Traditional RAG Stack:
# 50+ lines of Python boilerplate
vector_store = Chroma(...)
embeddings = OpenAIEmbeddings(...)
llm = ChatOpenAI(...)
retriever = vector_store.as_retriever()
rag_chain = RetrievalQA.from_chain_type(llm, retriever)

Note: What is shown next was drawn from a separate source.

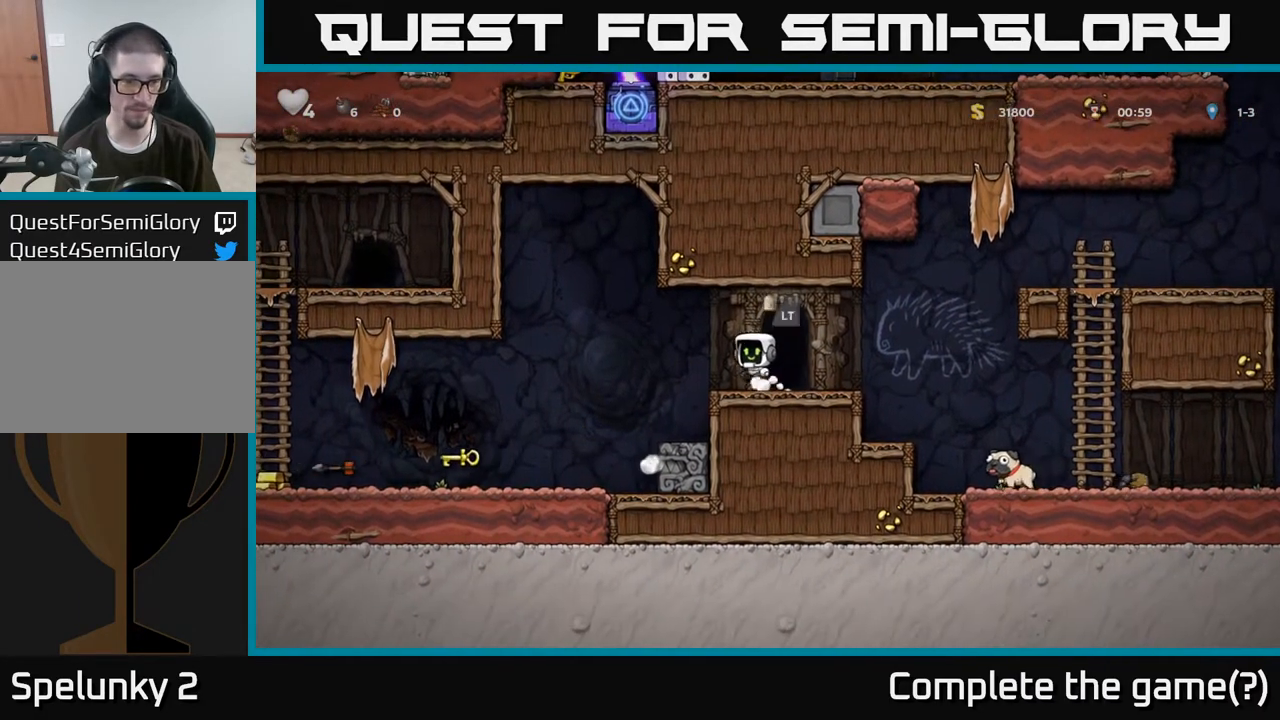
{"buttons": [], "left_stick": "left", "right_stick": "center", "events": [[50, "A", "up"]]}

result = rag_chain.run("What is HeliosDB?")
HeliosDB SQL-Native RAG:
-- 3 lines of SQL
CREATE RAG PIPELINE docs WITH (llm_model = 'openai/gpt-4');
INSERT INTO docs (text) VALUES ('HeliosDB documentation...');
SELECT rag_query('What is HeliosDB?', 'docs');
Key Benefits¶
Pure SQL: No code required, works with any SQL client Database-Native: Vector search, embeddings, and LLMs integrated at the database level Production-Ready: Built-in caching, rate limiting, retry logic, and monitoring Multi-Provider: OpenAI, Anthropic, Cohere, Voyage AI, and local models Scalable: Automatic batch processing, parallel query execution Cost-Optimized: Smart caching reduces API costs by 70-90%
Quick Start¶
5-Minute Tutorial¶
-- Step 1: Create an embedding function
CREATE EMBEDDING FUNCTION embed_text
USING PROVIDER 'openai'
MODEL 'text-embedding-3-small'
OPTIONS (cache_ttl = '7 days', batch_size = 100);
-- Step 2: Create a RAG pipeline
CREATE RAG PIPELINE knowledge_base
WITH (
embedding_function = 'embed_text',
chunking_strategy = 'semantic',
retrieval_k = 5,
llm_model = 'openai/gpt-4',
enable_reranking = true
);
-- Step 3: Add documents
INSERT INTO knowledge_base (text, metadata)
VALUES
('HeliosDB is a next-generation autonomous database...',
'{"source": "overview.md", "section": "intro"}'),
('The vector search feature provides HNSW indexing...',
'{"source": "features.md", "section": "vector"}');
-- Step 4: Query with RAG
SELECT rag_query('What is HeliosDB?', 'knowledge_base');
-- Result:
-- {
-- "answer": "HeliosDB is a next-generation autonomous database...",
-- "sources": [
-- {"text": "HeliosDB is...", "score": 0.92},
-- {"text": "The vector search...", "score": 0.87}
-- ],
-- "metadata": {"chunks_retrieved": 2, "tokens_used": 150}
-- }
That's it! You now have a production-ready RAG system.
Core Concepts¶
1. Embedding Functions¶
Embedding functions convert text into vector representations. They are: - Reusable: Create once, use everywhere - Cached: Automatic caching to reduce API costs - Batched: Automatic batch processing for efficiency
2. RAG Pipelines¶
A RAG pipeline orchestrates the entire RAG workflow: - Chunking: Splits documents into semantic chunks - Embedding: Generates embeddings for each chunk - Storage: Stores chunks in vector database - Retrieval: Finds relevant chunks via hybrid search - Reranking (optional): Re-scores chunks for relevance - Generation: Synthesizes answer using LLM
3. Hybrid Search¶
HeliosDB uses hybrid search combining: - Vector Search: Semantic similarity via HNSW - Full-Text Search: Keyword matching via BM25 - Metadata Filtering: Structured attribute filters
Creating Embedding Functions¶
Basic Syntax¶
CREATE EMBEDDING FUNCTION <function_name>
USING PROVIDER '<provider>'
MODEL '<model>'
[OPTIONS (<option_key> = '<option_value>', ...)];
OpenAI Embeddings¶
-- Small model (1536 dimensions, $0.02/1M tokens)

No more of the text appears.